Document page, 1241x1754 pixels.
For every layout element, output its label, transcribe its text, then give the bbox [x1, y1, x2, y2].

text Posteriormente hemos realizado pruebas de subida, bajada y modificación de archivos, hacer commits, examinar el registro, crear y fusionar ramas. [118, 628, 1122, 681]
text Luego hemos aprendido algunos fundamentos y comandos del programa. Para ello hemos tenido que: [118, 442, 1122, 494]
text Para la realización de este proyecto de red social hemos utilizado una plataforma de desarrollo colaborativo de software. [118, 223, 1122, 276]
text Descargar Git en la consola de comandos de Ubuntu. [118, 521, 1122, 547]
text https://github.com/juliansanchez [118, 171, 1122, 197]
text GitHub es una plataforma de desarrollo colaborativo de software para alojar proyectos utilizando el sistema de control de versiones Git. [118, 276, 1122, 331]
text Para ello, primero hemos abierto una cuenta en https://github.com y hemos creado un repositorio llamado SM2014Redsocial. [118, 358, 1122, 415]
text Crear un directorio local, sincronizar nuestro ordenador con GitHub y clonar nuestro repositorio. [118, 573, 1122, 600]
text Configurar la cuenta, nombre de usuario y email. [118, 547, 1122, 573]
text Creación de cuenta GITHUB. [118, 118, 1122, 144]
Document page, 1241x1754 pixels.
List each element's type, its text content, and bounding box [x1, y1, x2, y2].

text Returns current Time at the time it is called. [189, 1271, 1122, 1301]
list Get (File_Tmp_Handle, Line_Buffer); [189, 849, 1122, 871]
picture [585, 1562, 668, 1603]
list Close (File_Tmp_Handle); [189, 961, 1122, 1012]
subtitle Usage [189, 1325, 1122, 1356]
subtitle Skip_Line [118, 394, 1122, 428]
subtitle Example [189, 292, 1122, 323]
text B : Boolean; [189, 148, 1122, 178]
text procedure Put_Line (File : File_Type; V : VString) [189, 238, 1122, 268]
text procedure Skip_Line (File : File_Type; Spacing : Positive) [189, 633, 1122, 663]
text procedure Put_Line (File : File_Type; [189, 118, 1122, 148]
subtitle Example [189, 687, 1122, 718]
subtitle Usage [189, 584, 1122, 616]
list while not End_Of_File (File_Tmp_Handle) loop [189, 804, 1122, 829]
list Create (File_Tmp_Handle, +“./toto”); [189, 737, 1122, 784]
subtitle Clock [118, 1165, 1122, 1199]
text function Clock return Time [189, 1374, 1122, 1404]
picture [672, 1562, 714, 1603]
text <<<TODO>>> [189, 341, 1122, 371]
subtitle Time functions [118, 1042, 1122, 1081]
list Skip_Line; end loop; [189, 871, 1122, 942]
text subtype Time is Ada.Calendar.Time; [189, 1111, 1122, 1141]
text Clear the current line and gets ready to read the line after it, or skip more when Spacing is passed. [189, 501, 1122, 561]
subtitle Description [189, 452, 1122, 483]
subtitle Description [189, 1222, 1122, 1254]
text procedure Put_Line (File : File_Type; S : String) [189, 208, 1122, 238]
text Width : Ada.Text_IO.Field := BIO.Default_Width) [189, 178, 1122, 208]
========================================================================
_EXERCISE BRIEF:_ Rewrite every line of the material above as a JSON list of strings, one string per line, leaving out blank lines.

_EXERCISE RESULT:_
[
  "Document page, 1241x1754 pixels.",
  "For every layout element, output its label, transcribe its text, then give the bbox [x1, y1, x2, y2].",
  "text Posteriormente hemos realizado pruebas de subida, bajada y modificación de archivos, hacer commits, examinar el registro, crear y fusionar ramas. [118, 628, 1122, 681]",
  "text Luego hemos aprendido algunos fundamentos y comandos del programa. Para ello hemos tenido que: [118, 442, 1122, 494]",
  "text Para la realización de este proyecto de red social hemos utilizado una plataforma de desarrollo colaborativo de software. [118, 223, 1122, 276]",
  "text Descargar Git en la consola de comandos de Ubuntu. [118, 521, 1122, 547]",
  "text https://github.com/juliansanchez [118, 171, 1122, 197]",
  "text GitHub es una plataforma de desarrollo colaborativo de software para alojar proyectos utilizando el sistema de control de versiones Git. [118, 276, 1122, 331]",
  "text Para ello, primero hemos abierto una cuenta en https://github.com y hemos creado un repositorio llamado SM2014Redsocial. [118, 358, 1122, 415]",
  "text Crear un directorio local, sincronizar nuestro ordenador con GitHub y clonar nuestro repositorio. [118, 573, 1122, 600]",
  "text Configurar la cuenta, nombre de usuario y email. [118, 547, 1122, 573]",
  "text Creación de cuenta GITHUB. [118, 118, 1122, 144]",
  "Document page, 1241x1754 pixels.",
  "List each element's type, its text content, and bounding box [x1, y1, x2, y2].",
  "text Returns current Time at the time it is called. [189, 1271, 1122, 1301]",
  "list Get (File_Tmp_Handle, Line_Buffer); [189, 849, 1122, 871]",
  "picture [585, 1562, 668, 1603]",
  "list Close (File_Tmp_Handle); [189, 961, 1122, 1012]",
  "subtitle Usage [189, 1325, 1122, 1356]",
  "subtitle Skip_Line [118, 394, 1122, 428]",
  "subtitle Example [189, 292, 1122, 323]",
  "text B : Boolean; [189, 148, 1122, 178]",
  "text procedure Put_Line (File : File_Type; V : VString) [189, 238, 1122, 268]",
  "text procedure Skip_Line (File : File_Type; Spacing : Positive) [189, 633, 1122, 663]",
  "text procedure Put_Line (File : File_Type; [189, 118, 1122, 148]",
  "subtitle Example [189, 687, 1122, 718]",
  "subtitle Usage [189, 584, 1122, 616]",
  "list while not End_Of_File (File_Tmp_Handle) loop [189, 804, 1122, 829]",
  "list Create (File_Tmp_Handle, +“./toto”); [189, 737, 1122, 784]",
  "subtitle Clock [118, 1165, 1122, 1199]",
  "text function Clock return Time [189, 1374, 1122, 1404]",
  "picture [672, 1562, 714, 1603]",
  "text <<<TODO>>> [189, 341, 1122, 371]",
  "subtitle Time functions [118, 1042, 1122, 1081]",
  "list Skip_Line; end loop; [189, 871, 1122, 942]",
  "text subtype Time is Ada.Calendar.Time; [189, 1111, 1122, 1141]",
  "text Clear the current line and gets ready to read the line after it, or skip more when Spacing is passed. [189, 501, 1122, 561]",
  "subtitle Description [189, 452, 1122, 483]",
  "subtitle Description [189, 1222, 1122, 1254]",
  "text procedure Put_Line (File : File_Type; S : String) [189, 208, 1122, 238]",
  "text Width : Ada.Text_IO.Field := BIO.Default_Width) [189, 178, 1122, 208]"
]